When you run models, they will almost certainly fail at some point. Knowing how to debug them is an important part of how to run them!

If only a few jobs fail - try restarting the run as it might well be a cluster issue. If a larger chunk of your jobs fail, it's time to debug.

First, locate a log file for a job that failed. The logs files will be in the same base directory as you saved your results and then in logs/<RUN_NUMBER>/cluster_logs and you should see a lot of files here. If all your jobs failed, just select any of the files. If only a subset failed, go to your cluster log directory on a command line and enter grep "Error" * which should then tell you which logs are failing.

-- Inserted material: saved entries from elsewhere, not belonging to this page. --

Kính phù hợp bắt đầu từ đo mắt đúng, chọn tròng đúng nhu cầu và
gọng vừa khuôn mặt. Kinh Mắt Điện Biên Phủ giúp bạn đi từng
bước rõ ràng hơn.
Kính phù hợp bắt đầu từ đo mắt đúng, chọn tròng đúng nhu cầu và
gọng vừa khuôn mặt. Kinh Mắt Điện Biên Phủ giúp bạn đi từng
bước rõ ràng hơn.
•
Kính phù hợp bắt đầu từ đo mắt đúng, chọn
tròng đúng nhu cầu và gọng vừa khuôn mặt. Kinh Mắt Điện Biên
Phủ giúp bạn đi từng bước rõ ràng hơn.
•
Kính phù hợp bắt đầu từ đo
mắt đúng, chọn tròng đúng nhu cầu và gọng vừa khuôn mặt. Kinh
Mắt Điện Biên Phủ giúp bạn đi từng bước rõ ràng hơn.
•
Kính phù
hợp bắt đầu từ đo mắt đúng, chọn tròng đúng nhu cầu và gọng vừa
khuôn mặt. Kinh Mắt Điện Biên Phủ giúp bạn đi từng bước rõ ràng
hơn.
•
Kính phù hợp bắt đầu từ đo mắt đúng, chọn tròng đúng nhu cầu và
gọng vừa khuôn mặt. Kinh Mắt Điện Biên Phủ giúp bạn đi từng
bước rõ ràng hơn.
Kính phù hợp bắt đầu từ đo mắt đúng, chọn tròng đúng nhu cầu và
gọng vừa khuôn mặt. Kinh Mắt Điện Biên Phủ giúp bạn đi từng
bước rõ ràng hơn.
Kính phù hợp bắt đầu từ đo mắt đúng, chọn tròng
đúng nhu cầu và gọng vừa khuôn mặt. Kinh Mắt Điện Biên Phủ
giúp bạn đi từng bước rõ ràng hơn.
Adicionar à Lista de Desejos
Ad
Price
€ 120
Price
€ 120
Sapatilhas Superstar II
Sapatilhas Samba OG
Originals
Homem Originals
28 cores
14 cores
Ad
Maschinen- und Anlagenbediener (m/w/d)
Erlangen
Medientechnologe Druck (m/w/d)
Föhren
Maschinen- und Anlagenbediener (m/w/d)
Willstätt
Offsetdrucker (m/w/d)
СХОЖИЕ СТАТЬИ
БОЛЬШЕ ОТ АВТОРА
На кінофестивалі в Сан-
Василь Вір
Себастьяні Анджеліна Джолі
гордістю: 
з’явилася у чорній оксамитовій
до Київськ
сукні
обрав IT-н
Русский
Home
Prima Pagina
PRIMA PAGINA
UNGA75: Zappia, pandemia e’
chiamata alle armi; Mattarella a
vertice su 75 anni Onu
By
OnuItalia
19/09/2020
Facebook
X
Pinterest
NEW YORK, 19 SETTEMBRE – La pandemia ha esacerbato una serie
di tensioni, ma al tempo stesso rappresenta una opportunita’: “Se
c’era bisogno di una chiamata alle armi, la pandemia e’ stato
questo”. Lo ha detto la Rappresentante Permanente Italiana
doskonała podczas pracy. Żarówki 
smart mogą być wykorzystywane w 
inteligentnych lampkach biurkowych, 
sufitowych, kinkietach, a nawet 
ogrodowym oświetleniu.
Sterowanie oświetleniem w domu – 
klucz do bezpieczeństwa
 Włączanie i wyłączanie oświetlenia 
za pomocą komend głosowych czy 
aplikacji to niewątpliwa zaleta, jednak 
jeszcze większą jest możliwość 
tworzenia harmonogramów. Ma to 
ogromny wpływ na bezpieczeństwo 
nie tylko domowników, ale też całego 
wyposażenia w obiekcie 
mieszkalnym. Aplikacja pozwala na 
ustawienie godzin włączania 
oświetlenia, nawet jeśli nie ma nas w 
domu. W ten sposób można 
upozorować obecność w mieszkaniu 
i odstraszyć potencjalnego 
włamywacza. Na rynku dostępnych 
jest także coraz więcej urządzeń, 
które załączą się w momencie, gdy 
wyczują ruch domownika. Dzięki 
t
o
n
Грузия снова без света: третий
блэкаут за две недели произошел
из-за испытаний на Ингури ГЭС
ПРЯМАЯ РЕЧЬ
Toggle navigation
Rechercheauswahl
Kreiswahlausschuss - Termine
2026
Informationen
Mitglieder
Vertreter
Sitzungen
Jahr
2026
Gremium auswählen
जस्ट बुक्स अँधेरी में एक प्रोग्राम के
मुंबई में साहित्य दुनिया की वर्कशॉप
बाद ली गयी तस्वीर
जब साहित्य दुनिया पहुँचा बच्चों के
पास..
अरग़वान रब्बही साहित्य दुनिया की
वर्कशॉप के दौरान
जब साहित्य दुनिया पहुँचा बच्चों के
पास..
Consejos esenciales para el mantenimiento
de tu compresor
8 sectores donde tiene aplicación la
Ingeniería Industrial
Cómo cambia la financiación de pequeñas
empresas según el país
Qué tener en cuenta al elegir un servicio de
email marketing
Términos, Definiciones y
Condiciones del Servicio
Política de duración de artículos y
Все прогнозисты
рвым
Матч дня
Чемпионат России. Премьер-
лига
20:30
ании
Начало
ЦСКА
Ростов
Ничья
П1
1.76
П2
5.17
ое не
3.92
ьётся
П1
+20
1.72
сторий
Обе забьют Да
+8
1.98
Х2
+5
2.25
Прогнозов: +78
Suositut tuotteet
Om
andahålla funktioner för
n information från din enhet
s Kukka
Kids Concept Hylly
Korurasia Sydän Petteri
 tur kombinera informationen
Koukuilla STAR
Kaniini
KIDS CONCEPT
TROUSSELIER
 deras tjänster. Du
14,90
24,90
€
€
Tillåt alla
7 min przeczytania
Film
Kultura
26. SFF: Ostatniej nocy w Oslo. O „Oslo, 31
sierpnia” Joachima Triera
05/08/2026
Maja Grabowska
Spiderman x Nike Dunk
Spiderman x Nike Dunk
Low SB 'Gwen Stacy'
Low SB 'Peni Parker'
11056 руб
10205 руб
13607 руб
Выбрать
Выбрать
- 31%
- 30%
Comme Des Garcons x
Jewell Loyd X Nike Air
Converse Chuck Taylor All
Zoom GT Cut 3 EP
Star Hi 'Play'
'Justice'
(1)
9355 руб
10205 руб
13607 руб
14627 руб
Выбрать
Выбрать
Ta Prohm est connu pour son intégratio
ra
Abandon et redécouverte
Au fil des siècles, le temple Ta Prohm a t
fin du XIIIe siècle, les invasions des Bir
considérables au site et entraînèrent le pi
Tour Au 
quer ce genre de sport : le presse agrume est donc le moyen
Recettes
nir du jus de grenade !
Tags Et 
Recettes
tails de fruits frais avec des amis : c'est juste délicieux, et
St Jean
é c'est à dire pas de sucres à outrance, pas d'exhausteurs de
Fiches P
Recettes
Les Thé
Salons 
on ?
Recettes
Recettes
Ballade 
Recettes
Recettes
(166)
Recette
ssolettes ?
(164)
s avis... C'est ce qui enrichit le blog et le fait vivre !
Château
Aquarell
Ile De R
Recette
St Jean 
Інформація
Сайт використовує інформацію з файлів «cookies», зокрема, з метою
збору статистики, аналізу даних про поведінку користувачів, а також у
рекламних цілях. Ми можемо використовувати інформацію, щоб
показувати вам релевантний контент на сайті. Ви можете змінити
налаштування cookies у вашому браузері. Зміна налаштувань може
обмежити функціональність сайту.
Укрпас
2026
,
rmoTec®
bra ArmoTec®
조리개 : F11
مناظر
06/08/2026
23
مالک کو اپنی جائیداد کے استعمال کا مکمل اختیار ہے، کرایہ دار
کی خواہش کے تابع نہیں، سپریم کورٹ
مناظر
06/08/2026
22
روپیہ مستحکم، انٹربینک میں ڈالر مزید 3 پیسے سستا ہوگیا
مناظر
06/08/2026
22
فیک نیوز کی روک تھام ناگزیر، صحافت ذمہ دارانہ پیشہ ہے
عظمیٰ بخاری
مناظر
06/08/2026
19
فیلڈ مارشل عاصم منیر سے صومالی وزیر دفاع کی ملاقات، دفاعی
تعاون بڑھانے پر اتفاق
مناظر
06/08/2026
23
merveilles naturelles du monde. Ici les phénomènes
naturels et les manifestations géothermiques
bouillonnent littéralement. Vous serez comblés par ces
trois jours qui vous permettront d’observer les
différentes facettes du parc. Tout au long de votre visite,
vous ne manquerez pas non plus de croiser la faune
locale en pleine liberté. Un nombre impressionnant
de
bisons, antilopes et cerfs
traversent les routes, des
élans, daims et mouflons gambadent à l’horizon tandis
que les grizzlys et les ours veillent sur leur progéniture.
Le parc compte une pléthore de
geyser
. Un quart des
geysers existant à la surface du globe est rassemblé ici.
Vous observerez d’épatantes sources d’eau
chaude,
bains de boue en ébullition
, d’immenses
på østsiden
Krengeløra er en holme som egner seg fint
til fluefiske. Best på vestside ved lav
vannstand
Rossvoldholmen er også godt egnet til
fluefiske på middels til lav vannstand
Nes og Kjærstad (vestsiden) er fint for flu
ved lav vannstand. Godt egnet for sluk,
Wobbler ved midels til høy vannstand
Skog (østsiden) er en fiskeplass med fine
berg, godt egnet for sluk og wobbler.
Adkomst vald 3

Once you have a log that failed open, look through and find the error message and stack trace. If you can figure out what's causing the issue, try to fix it.

If the error message is inscrutable, you can also get the draw and seed number from the log file, and then do a simulate run for the specific draw and seed by updating the model_spec.yaml file. With the --pdb flag, the run will drop you into the debugger when the simulation fails, and you can try to debug more interactively.

Also, check the docs on the Hub as these include specific failure messages that indicate types of failures, such as memory or node issues.

If these all fail, please ask for help! This can be confusing so don't be afraid to ask your friends.